In November 2015, an alliance of Kurdish factions resulted in recapturing ISIL-held territory in Nineveh province—including Sinjar, which sits on ISIL’s Highway 47 supply route connecting ISIL-held Raqqa, Syria, and Mosul Iraq.

While successful in Sinjar, the alliance of the KRG’s Peshmerga, Kurdistan Worker’s Party (PKK), the Syrian Popular Protection Unit (YPG), and Yazidi militias (YBS) is fraught with ISIL-exploitable fault lines.

This Tactical Action Report (TAR) provides information on the capture and subsequent recapture of Sinjar, a town at the foot of the Sinjar Mountains. The Nineveh Offensive, of which Sinjar was a key target, led to the capture of a large part of northern Iraq and included the occupation of Mosul. ISIL pushed Peshmerga forces from the area and threatened Erbil, the government seat of the KRG in 2014. A growing humanitarian crisis developed as ISIL began purging villages in the Sinjar area of the minority group known as Yazidis. Thousands were killed, kidnapped, or forced to flee their homes. Many Yazidis retreated to the Sinjar Mountains where they were besieged by ISIL fighters. These circumstances led to President Barack Obama ordering air strikes to protect Erbil, where US military advisors were headquartered, and to relieve the displaced Yazidi civilians. Over a year later Peshmerga fighters, with the help of other Kurdish factions, pushed ISIL forces out of Sinjar and other surrounding areas and severed a key supply route connecting ISIL-held Raqqa, Syria, with Mosul, Iraq.

Operational Environment Background—Sinjar

Sinjar1 is a strategically-located Iraqi town in northwestern Nineveh province. It lies along a major ISIL east-west supply route that connects Mosul in Iraq with Raqqa in Syria—two important ISIL-held cities. Sinjar is approximately 52 km east of the Syrian border and 117 km west of Mosul. It is positioned at the foot of the Sinjar Mountains, an east-west mountain range rising 1,463 m above the surrounding alluvial steppe plains.

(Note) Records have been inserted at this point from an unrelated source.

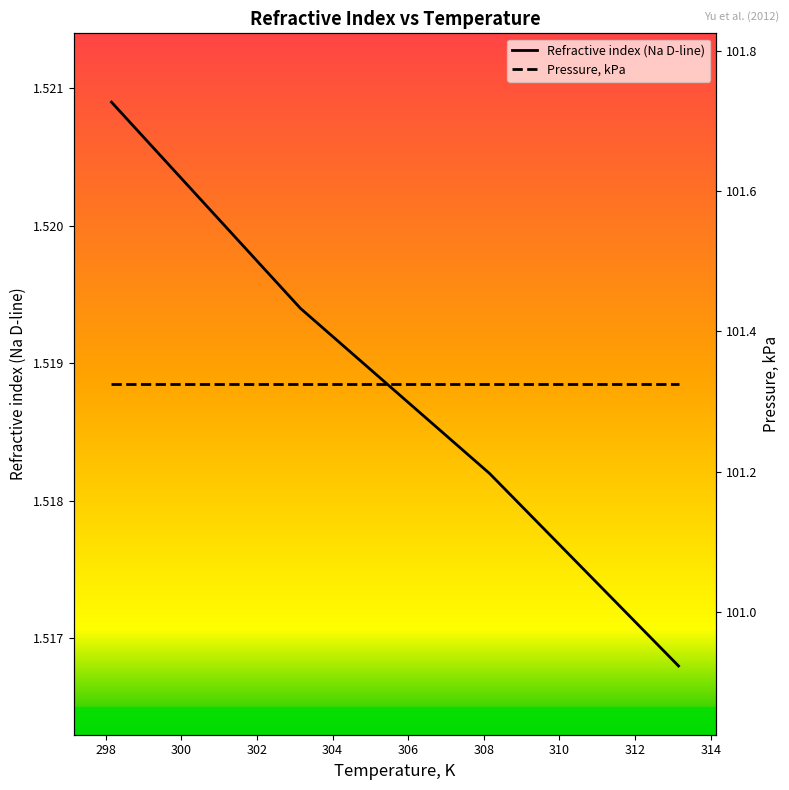

Count the Refractive index (Na D-line) values in the range 1 to 2.

4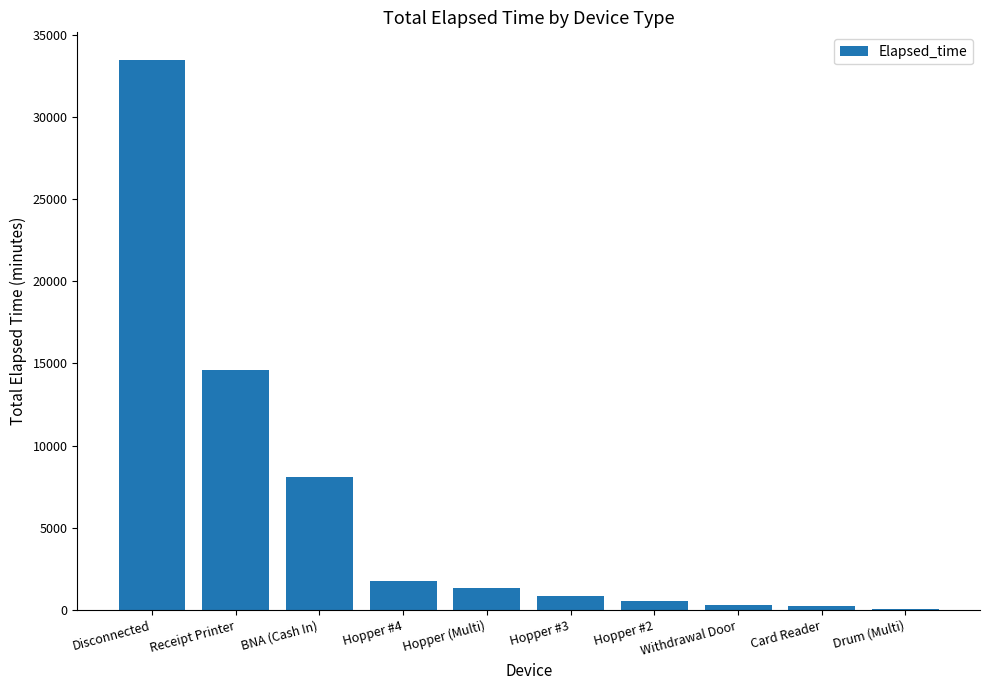

Are the bars grouped side by side (vs. stacked)?

No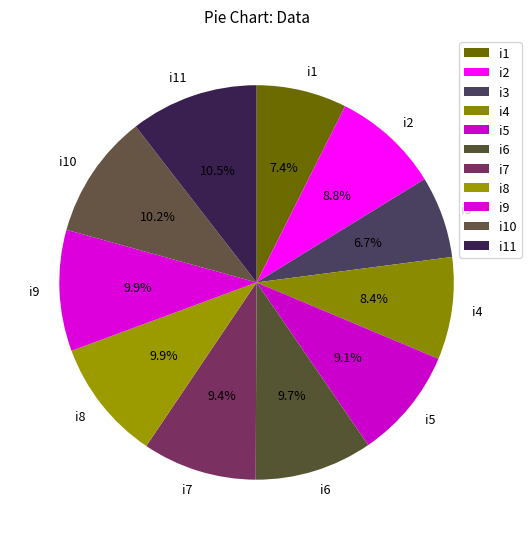

What is the ratio of the value at i9 to the value at i3?

1.5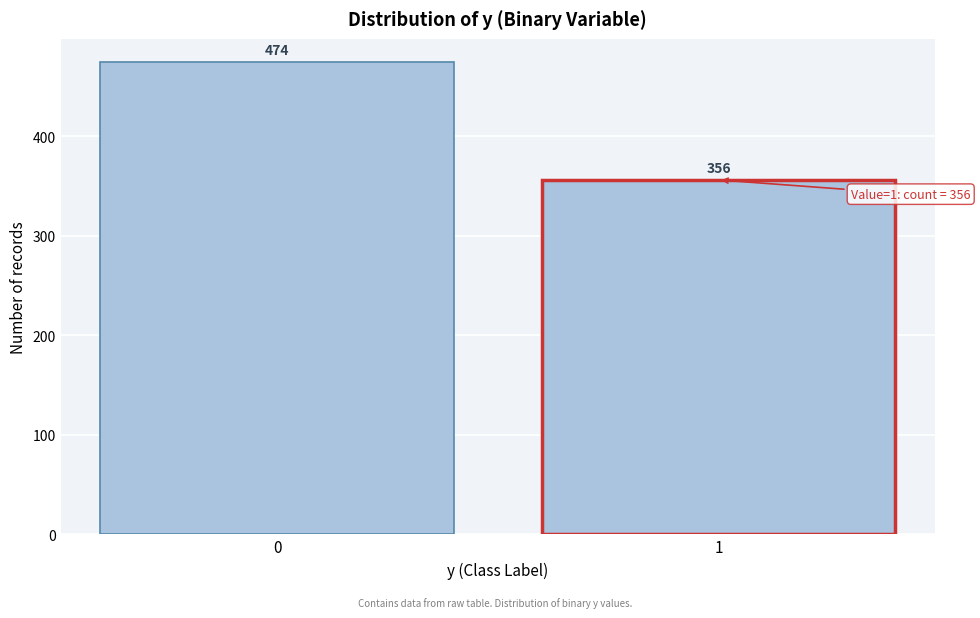

Reading left to right, list all the values displayed in this chart.

0=474	1=356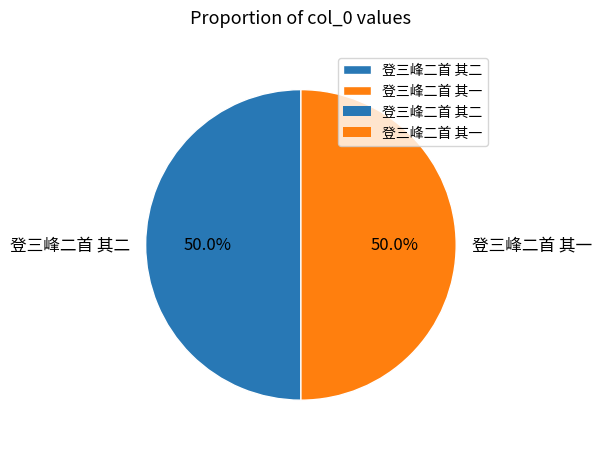

Count the number of slices in the pie.

2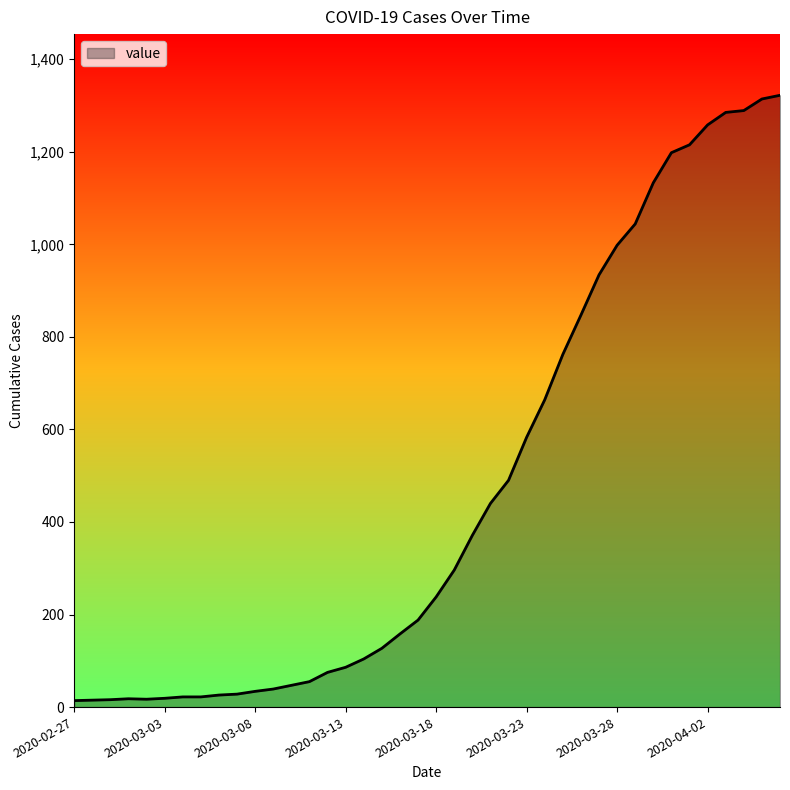

What is the maximum value shown in the chart?

1322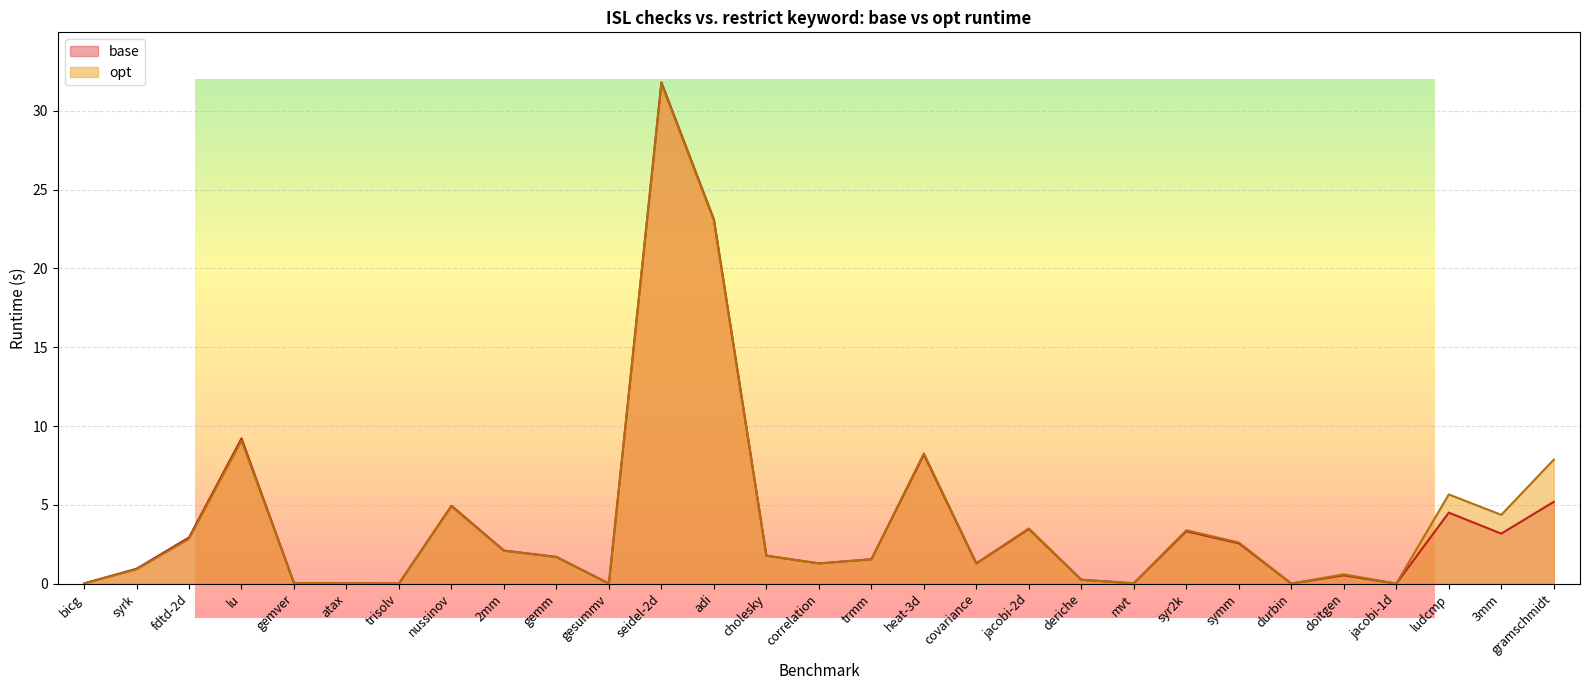

How many lines are shown in the chart?

2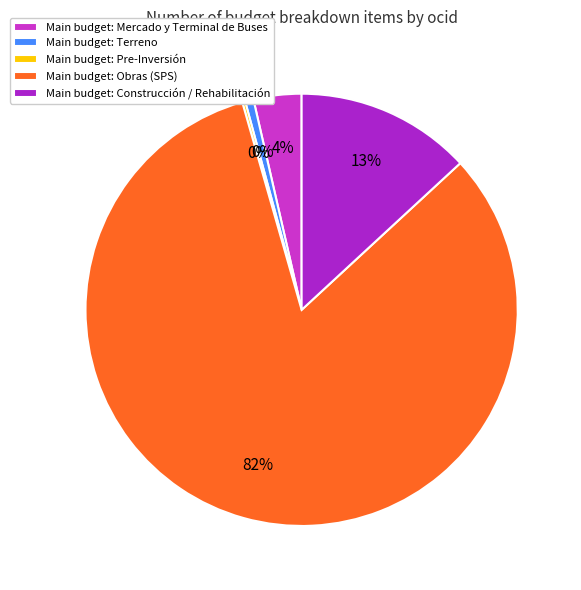

True or false: Diseño accounts for 1% of the total.

False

Sinjar is populated primarily by a Kurdish religious minority called the Yazidis. The Yazidis are particularly vulnerable to violence and persecution, having been the object of hatred for centuries because of their religious practices. Yazidis are ethnically Kurdish, but their religion combines elements of Islam, ancient Persian Zoroastrianism, and Eastern Mediterranean Mithraism. While Yazidis are monotheists, they believe in a fallen angel who serves as an intermediary between God and man. To Muslims, this intermediary resembles the Quranic devil. Yazidis are, therefore, considered devil worshippers by their Muslim neighbors. With isolated geography and a history of persecution, the Yazidis rarely intermarry and do not accept converts, further distinguishing themselves.

In June 2014, ISIL began an offensive in Nineveh province and captured Mosul, the second-largest city in Iraq, that same month. This ISIL victory gave momentum to a push throughout Kurdish Peshmerga-held Nineveh province. On 1 August 2014, ISIL attacked a Peshmerga unit in the town of Zumar, a small Kurdish-majority outpost 40 km northwest of Mosul. ISIL killed 14 Peshmerga soldiers, while the group sustained 100 casualties and 38 members were taken prisoner in the attack. On 2–3 August, in a serious setback for Kurdish Peshmerga soldiers, ISIL succeeded in taking three strategic towns: Zumar, Wana, and Sinjar. Zumar is an oil-rich area that also lies on a road leading to Syria; Wana is a town on the Tigris river within striking distance of the Mosul dam; and Sinjar is a town on a major supply line that connects ISIL-held Mosul in Iraq with ISIL-held Raqqa in Syria. The towns form a triangle west from Mosul to the borders of Syria and Turkey. The capture of these towns gave ISIL both momentum and proximity to seriously threaten those protecting the Mosul dam, which was temporarily captured and then lost by ISIL between 7–18 August.